I think differently. I think our political crisis shows us exactly what the majority of Kenyans think and want. No Kenyan community, so far, has mentioned, or even thought of, secession. Which means that they all remain solidly Kenyan.
It now remains to us to construct a strong Kenyan federalist state from the rubble of post-election turbulence, together with modalities for interaction between the regions.
OUR PEOPLE, FROM MOUNT ELGON in the west, to the Kenya Coast, have always asked for change, from the structures and policies that we inherited from colonialism. But our leaders, starting with Jomo Kenyatta down to Mwai Kibaki, have always refused to listen. Now that the Kenyan communities have decided to take matters into their hands and to show the way, are we prepared to listen?

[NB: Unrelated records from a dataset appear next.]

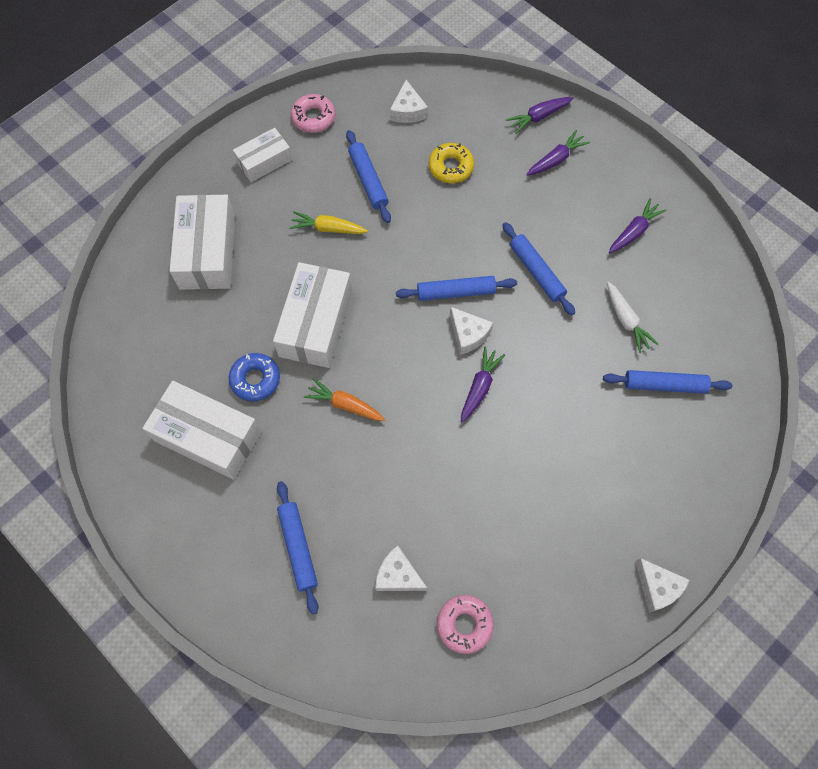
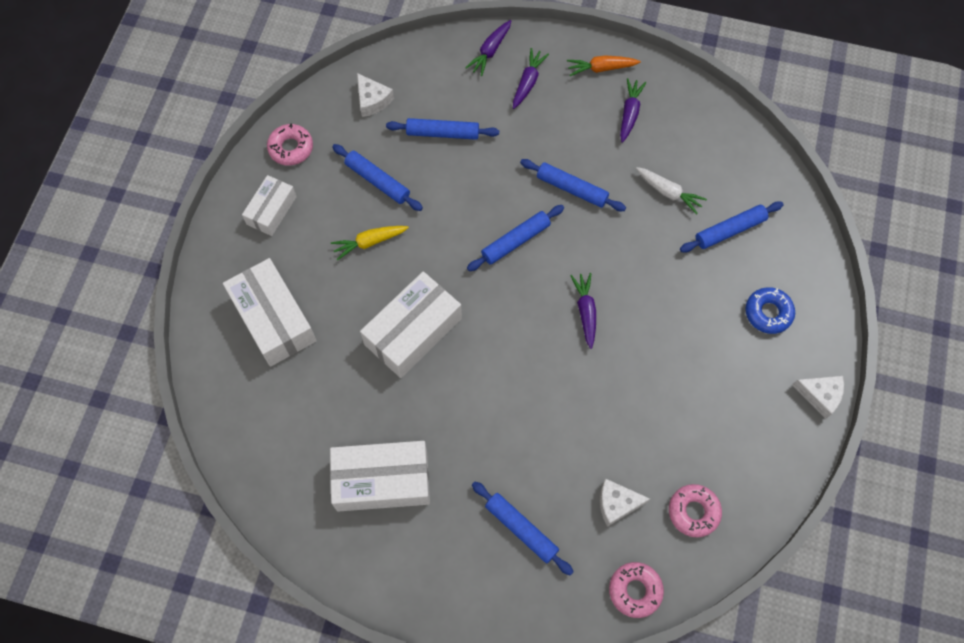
camera: 30 degrees left, 0 degrees up
(255, 379) = (392, 409): blue donut -> blue donut (768, 313)
(316, 323) = (413, 331): white box -> white box turned 60 degrees clockwise
(345, 404) = (483, 388): orange carrot -> orange carrot (601, 68)
(364, 664) = (635, 590): none -> pink donut
(451, 167) = (442, 133): yellow donut -> blue rolling pin
(468, 334) = (548, 272): white cheese -> none

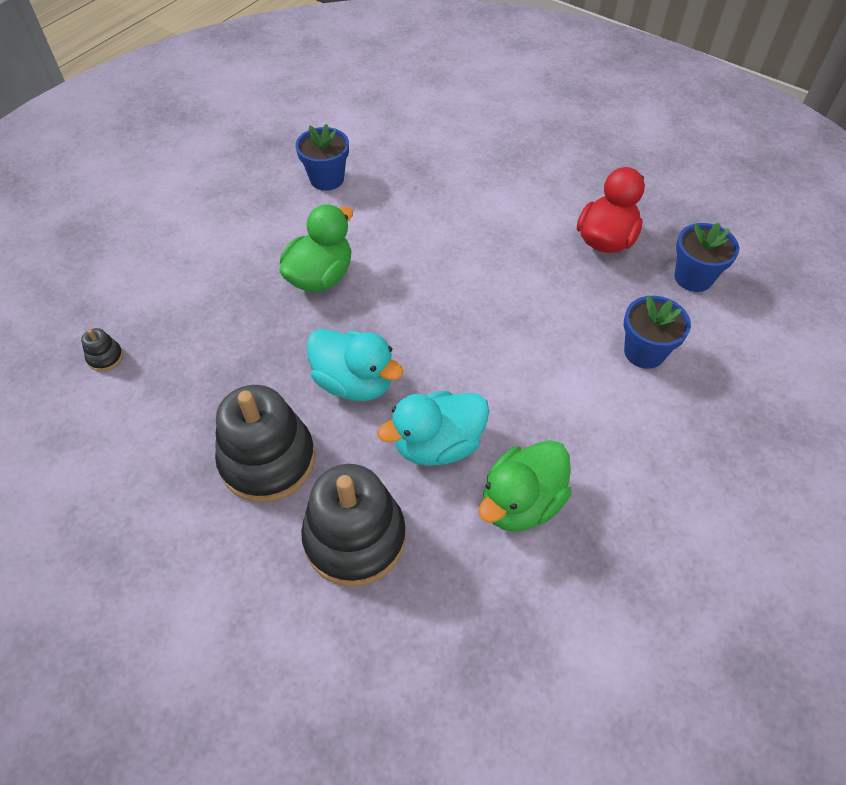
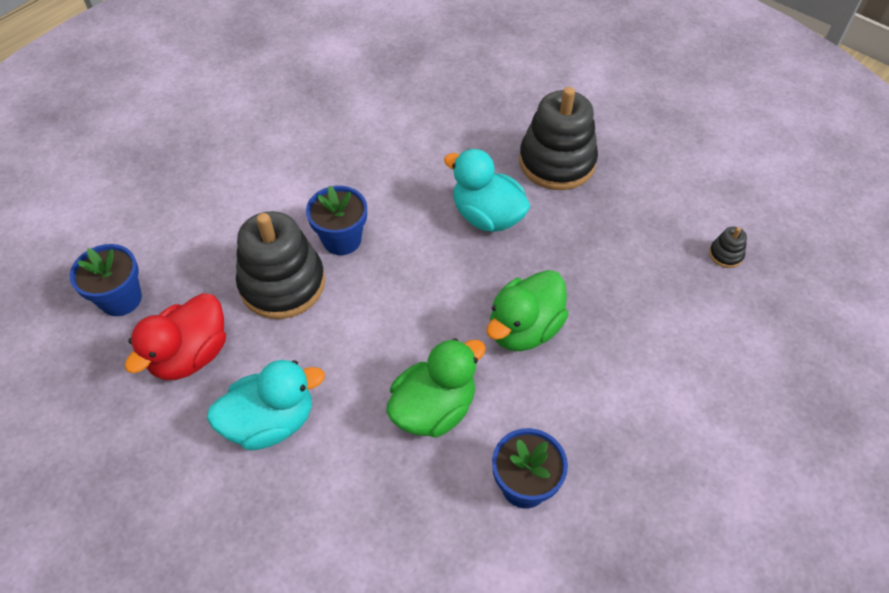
camera: 175 degrees left, 0 degrees up
(355, 538) = (487, 111): black stacking toy -> black stacking toy (282, 284)
(437, 444) = (419, 164): turquoise duck -> turquoise duck (271, 422)
(521, 502) = (363, 124): green duck -> green duck (434, 408)
(644, 352) = (214, 225): blue flower pot -> blue flower pot (342, 239)

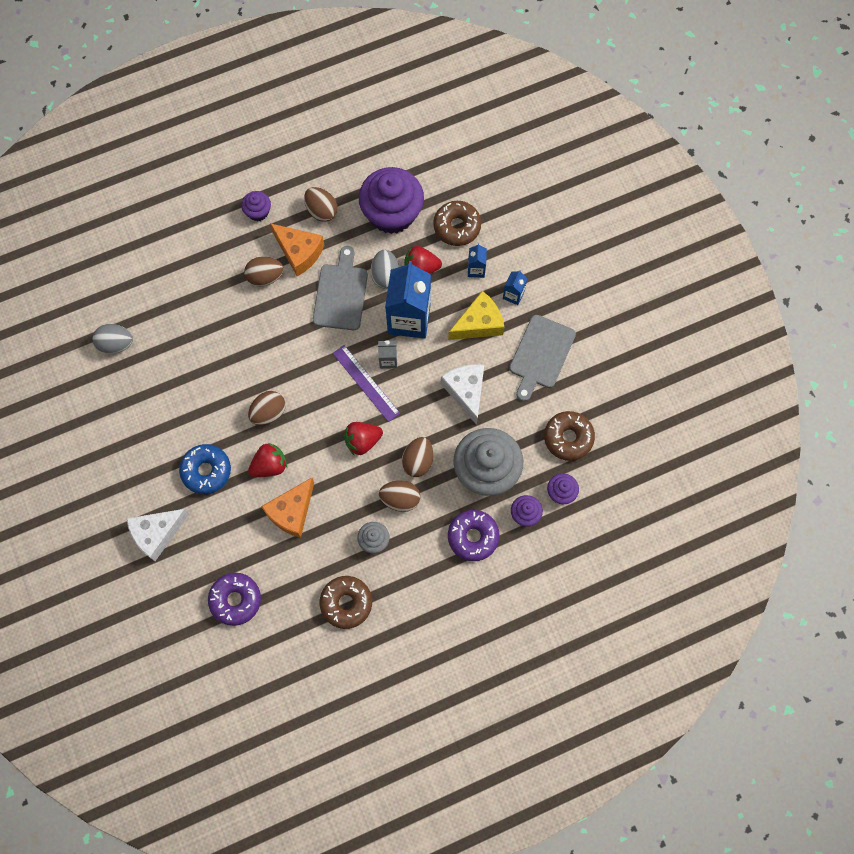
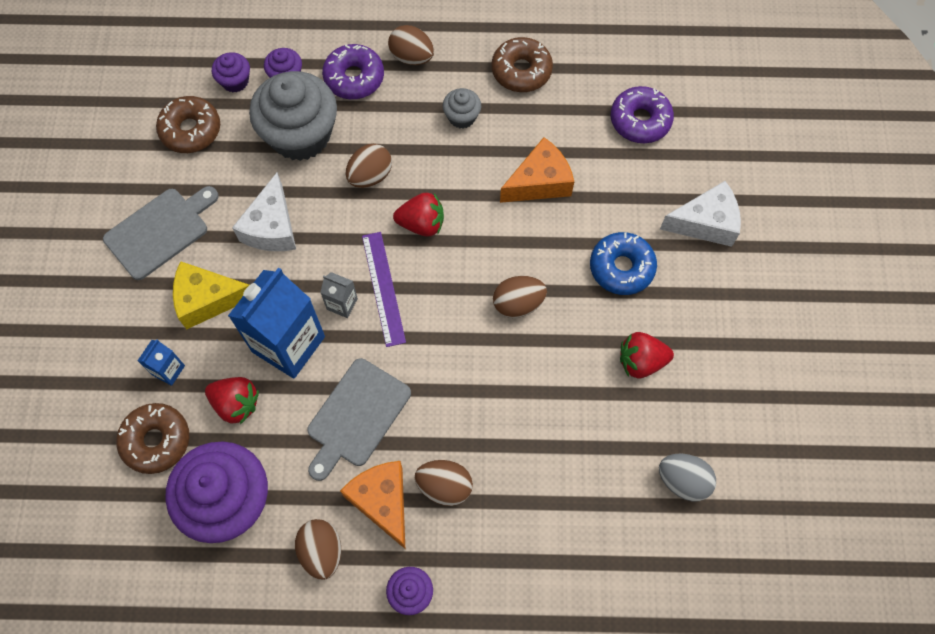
camera: 155 degrees left, 5 degrees down
(269, 465) = (543, 242): red strawberry -> red strawberry (641, 361)
(385, 275) = (286, 415): grey egg -> none
(400, 499) = (411, 145): brown egg -> brown egg (412, 57)
(513, 295) = (144, 317): blue carton -> none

And what, exactly, are the angry Kenyans saying? What changes do they want? How do they want Kenya to be governed? I suspect that these questions are not new, but the majority of our leaders, particularly those who are the direct beneficiaries of the colonial legacies, have been reluctant to ponder them.
Leading amongst Kenya’s grievances is the question of land. Most Kenyan communities claim that land questions were rashly and unfairly handled by our leaders soon after independence.
Inter-ethnic borders were left vague, and the landed-estates, which the settlers had illegally occupied, were quickly acquired by the emergent African elite, instead of being returned to those who had owned them before the white settlers came.
Even more painful is that, the new occupants of former settler estates are considered to be more arrogant and selfish, than the former white settlers.
Then, there is the persistent question of the national economy. This, again, is in the hands of the emergent African elite class, who run it in collaboration with their international conspirators, as if the majority of Kenyans do not exist. Most Kenyans simply look at what is happening across the fence. The elite form companies, fix and manipulate prices, decide who to employ and are disinterested in the general welfare of the masses.
There is also the question of national leadership, which is contested and manipulated by the rich. Given that democratic leadership hinges on the majority, it means that people from small tribes and clans will be forever excluded from power. In Africa, power is used to develop the regions of the leaders.
THEN THERE IS THE QUESTION OF ethnicity — which is the ideology of the rich and educated. Ethnic chauvinists are the most annoying people, particularly when they are also the leaders. They often intimate who they do not want and who must be excluded from the resources of the State. They divert tourists from regions they hate, and sit forever on development funds for projects that do not benefit their ethnic community directly.
The above, and several other questions and issues, are at the core of Kenya’s national dilemma and instability. They are not new or un-reformable issues, but surprisingly, few Kenyan leaders have time for them. Our leaders campaign to go to Parliament not to cater for the interests or concerns of their electors, but to find ways of enriching themselves.
The Kenyan people are saying that since in the last 44 years, they have failed to find honest leaders to listen to what they want, they could as well take over the management of their ancestral regions.